Targeting public unions is unwise, rash and retrograde. That's the take in some quarters on Republican Governor Scott Walker's plan to curtail collective bargaining for public-sector unions in his state, Wisconsin.
In a tone reminiscent of a Madison professor pouring cold water over an ill-judged dissertation, President Barack Obama recently admonished: "It's important not to vilify them or suggest somehow all these budget problems are due to public employees." On Salon.com, contributor Stephanie Taylor described Walker's effort to strip away long-standing public-sector bargaining rights as "a step backward, not forward, in the march of American progress."
Such analysis has it backward. Walker's decision to reduce public-union powers isn't rash. It is overdue. Teacher pensions do weigh down state budgets, both in Wisconsin and the other 49 states. And Walker's move won't necessarily hurt his career. It may catapult him to the national stage, or even the presidency.

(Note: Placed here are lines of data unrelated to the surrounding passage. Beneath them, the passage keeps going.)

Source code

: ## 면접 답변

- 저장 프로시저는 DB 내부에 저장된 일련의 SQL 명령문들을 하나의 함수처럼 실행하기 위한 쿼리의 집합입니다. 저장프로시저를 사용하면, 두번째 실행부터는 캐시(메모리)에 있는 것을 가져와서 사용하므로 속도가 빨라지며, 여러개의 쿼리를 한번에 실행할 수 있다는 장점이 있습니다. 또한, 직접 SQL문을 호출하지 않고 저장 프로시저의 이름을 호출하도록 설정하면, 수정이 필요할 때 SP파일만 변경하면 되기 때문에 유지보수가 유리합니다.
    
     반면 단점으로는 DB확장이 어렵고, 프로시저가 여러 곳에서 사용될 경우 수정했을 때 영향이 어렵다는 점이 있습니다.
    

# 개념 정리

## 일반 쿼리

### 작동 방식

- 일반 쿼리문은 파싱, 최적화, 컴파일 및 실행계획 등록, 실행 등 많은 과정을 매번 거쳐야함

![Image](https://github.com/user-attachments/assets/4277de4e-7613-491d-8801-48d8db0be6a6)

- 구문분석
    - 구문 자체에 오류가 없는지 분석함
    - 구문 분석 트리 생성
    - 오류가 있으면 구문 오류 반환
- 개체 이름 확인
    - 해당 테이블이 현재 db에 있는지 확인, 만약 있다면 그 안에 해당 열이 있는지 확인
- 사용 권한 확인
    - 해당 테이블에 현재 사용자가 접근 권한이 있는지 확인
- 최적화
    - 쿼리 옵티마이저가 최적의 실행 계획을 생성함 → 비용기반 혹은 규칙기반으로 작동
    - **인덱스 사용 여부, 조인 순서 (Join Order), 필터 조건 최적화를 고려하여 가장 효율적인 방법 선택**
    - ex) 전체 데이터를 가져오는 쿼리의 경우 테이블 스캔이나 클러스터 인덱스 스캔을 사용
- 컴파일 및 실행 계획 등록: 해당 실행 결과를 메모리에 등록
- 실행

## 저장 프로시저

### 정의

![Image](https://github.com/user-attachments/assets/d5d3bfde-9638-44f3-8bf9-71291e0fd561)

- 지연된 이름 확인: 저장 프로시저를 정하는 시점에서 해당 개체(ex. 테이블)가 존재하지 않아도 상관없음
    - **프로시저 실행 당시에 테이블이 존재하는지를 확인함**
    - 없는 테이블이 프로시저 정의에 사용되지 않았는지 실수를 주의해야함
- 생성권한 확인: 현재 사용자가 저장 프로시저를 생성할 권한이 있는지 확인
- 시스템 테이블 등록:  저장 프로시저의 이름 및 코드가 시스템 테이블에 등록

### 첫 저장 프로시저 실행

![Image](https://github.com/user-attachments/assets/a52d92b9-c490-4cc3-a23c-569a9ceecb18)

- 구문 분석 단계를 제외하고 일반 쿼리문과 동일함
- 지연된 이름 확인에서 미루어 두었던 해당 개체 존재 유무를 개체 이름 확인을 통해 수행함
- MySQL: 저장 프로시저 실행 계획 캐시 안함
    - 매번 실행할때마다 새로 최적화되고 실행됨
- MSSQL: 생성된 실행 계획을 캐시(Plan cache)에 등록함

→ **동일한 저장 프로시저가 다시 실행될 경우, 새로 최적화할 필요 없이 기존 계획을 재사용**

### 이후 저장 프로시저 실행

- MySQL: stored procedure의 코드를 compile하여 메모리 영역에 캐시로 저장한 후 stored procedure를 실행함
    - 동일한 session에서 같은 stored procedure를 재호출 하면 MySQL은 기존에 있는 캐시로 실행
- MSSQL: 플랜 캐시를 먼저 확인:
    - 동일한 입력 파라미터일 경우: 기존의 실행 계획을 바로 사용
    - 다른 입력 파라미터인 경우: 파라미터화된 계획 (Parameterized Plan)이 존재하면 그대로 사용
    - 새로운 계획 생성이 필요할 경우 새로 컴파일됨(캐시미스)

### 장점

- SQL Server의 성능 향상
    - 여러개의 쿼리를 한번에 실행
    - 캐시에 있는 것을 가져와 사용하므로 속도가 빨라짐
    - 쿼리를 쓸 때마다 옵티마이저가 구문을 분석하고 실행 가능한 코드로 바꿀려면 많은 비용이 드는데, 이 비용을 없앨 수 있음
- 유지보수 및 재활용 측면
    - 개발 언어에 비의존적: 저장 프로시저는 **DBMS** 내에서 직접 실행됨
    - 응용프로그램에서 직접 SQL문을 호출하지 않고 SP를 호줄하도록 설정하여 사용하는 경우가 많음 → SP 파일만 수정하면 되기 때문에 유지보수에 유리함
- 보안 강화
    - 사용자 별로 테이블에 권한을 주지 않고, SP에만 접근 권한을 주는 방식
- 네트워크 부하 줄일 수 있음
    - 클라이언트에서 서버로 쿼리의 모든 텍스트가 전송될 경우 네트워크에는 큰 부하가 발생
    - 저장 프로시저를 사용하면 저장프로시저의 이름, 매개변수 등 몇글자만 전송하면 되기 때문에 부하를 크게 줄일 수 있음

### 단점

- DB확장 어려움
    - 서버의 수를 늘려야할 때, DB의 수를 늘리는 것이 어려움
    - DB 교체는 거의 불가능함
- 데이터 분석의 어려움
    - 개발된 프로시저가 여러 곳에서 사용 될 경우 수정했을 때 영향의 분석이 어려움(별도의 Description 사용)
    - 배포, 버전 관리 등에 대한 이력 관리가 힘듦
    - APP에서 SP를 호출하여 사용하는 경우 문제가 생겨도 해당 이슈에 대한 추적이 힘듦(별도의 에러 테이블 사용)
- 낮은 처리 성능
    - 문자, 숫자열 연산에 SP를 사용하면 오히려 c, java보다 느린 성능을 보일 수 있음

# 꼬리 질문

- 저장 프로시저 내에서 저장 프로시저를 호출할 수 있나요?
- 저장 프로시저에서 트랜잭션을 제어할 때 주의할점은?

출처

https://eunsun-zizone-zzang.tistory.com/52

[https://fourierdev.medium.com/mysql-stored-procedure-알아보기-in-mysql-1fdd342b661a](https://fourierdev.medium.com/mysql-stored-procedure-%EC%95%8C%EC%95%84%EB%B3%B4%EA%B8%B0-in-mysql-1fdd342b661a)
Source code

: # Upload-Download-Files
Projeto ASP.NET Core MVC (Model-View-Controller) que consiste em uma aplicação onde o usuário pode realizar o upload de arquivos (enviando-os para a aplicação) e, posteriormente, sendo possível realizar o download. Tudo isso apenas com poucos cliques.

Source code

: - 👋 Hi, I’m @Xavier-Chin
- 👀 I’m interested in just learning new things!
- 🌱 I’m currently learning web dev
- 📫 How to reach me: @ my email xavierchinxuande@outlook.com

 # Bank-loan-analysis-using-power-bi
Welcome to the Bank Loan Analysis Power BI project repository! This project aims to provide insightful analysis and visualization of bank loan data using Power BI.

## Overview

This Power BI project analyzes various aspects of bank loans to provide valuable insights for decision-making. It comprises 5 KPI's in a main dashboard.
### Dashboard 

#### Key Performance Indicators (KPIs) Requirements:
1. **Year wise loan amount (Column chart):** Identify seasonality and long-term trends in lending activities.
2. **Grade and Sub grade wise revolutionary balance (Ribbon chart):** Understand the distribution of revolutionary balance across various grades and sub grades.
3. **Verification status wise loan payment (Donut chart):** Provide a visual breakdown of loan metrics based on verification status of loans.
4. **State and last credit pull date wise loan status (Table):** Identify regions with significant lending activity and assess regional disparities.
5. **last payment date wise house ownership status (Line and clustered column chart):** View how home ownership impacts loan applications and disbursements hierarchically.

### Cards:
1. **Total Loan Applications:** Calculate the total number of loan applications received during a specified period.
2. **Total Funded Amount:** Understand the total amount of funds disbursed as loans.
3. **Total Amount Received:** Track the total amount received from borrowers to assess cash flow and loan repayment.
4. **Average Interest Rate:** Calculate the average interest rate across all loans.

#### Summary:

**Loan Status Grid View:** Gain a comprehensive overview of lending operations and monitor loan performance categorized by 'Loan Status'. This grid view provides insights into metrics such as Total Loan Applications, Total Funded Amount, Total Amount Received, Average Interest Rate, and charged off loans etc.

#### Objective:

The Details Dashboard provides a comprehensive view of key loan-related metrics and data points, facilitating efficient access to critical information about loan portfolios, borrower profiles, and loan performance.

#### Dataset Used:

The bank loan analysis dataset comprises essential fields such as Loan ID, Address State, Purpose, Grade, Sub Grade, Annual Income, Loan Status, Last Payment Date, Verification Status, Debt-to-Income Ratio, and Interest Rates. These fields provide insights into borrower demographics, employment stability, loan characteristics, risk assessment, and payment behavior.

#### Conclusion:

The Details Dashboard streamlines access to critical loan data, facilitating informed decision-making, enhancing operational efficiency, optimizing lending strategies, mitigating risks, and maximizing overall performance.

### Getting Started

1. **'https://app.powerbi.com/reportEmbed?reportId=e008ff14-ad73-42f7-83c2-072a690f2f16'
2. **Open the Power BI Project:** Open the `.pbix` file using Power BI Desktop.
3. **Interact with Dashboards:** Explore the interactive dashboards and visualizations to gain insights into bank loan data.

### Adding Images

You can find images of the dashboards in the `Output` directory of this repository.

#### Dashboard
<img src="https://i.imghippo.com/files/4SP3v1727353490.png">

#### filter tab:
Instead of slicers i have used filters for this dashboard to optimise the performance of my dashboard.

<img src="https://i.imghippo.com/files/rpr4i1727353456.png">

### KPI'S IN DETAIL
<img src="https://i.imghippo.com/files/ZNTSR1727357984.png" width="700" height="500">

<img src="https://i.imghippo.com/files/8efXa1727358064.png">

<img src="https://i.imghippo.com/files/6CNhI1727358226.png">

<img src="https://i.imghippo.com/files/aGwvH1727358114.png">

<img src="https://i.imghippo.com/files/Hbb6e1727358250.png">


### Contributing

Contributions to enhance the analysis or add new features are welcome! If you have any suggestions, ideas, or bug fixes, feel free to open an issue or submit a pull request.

As for the gubernatorial campaign to end collective bargaining for his own employees, it may benefit the average worker across the country. That's what happened in 1919 when another unknown Republican governor, Calvin Coolidge, stood firm in Massachusetts against a strong union representing government workers.
The similarities start with the indispensability of the group at issue. Teachers and prison guards are two classes that are crucial to Wisconsin's functioning. In their day, the Boston police, Coolidge's target, were even more crucial. As World War I closed, many Americans, especially in rough port cities, wondered if revolutions in Russia and Europe might inspire Americans to rise up as well. Industrialization was new enough that people believed it may require another political format.
In February 1919, the city of Seattle had moved close to anarchy in a general strike. Returning veterans were cash-short and angry. In Boston, the police were public insurance against the city morphing into another Petrograd.
And just as Wisconsin's teachers do now, the police of Boston made a compelling case. Their pay raises had lagged behind inflation. Vermin populated their police stations; rats were known to make meals of the leather in police helmets. Yet the police commissioner seemed indifferent, arrogant in his knowledge that police contracts prohibited unionization.
Off the Job
In the summer of 1919, the patrolmen and officers determined to protest. In August, they announced plans to unionize. Members of the Boston Social Club, the policemen's euphemistically named proto-union, then affiliated publicly with the American Federation of Labor. This choice, too, was made carefully: the convivial Sam Gompers was known for his ability to get along with public officials. Then, on Sept. 9 at 5:45 p.m., about 1,000 patrolmen walked off the job.
The sound of breaking glass filled the city within hours. Riots ensued in South Boston and West End. Groceries were looted. Crowds sabotaged a rail track so that a trolley derailed. In Roxbury, the New York Times correspondent reported, a conductor was shot in the leg by a youngster with a rifle. With Coolidge's backing, the police commissioner, Edwin Curtis, fired the police for breach of contract.
Like Walker, Curtis, with Coolidge in the background, chose not to grant the police their concessions. The state government got the blame for leaving Boston unprotected. On Sept. 11, inexcusably late in the view of many, Governor Coolidge called out the state guard. Commissioner Curtis, for his part, made it clear there would be no compromise in Massachusetts.
The police were fired. Instead of melting into conciliation, Coolidge plowed ahead, in mid-September sending the astonished Gompers a decidedly cold and categorical letter. There was, Coolidge wrote, "no right to strike against the public safety by anybody, anywhere, any time."
It was an election year in 1919 for the Bay State. Democrats expected the statement would hurt Coolidge's re-election campaign, especially in combination with his failure to keep Boston streets safe in those crucial September days. The party included an explicit line reflecting that in their platform: "we condemn Governor Coolidge for his inaction and failing to protect the lives and property of the people of Boston."
Richard H. Long, Coolidge's opponent, sided with the strikers. The former policemen campaigned across the state against Coolidge. Coolidge, a career politician, is said to have told a colleague: "I do not care whether I am re-elected or not."
But Coolidge was re-elected. And his suddenly became a national name. In 1920, the Republicans made Coolidge the vice presidential candidate. Three years later, when President Warren Harding died and Coolidge became president, "Boston Police" remained American code for the principle that union causes do not trump others. The concern that the U.S. might succumb to European-style revolutions lifted. Strikes abated. Wages rose without unions in Motor City. Private-sector union membership declined. Joblessness dropped. Companies poured cash, which they otherwise would have spent on union relations, into innovation.
Walker isn't identical to Coolidge. Walker actually exempted many law-enforcement officials from his new restrictions on bargaining: an error. Walker isn't staving off progressivism, as Coolidge was. He is staving off bankruptcy.
But he may yet crystallize consensus, as Coolidge did. In 1919, as in 2011, the country suddenly realized that someone has to stop those excesses, and began to tell itself that that someone might as well be a governor.
(Amity Shlaes, senior fellow in economic history at the Council on Foreign Relations, is a Bloomberg News columnist. The opinions expressed are her own.)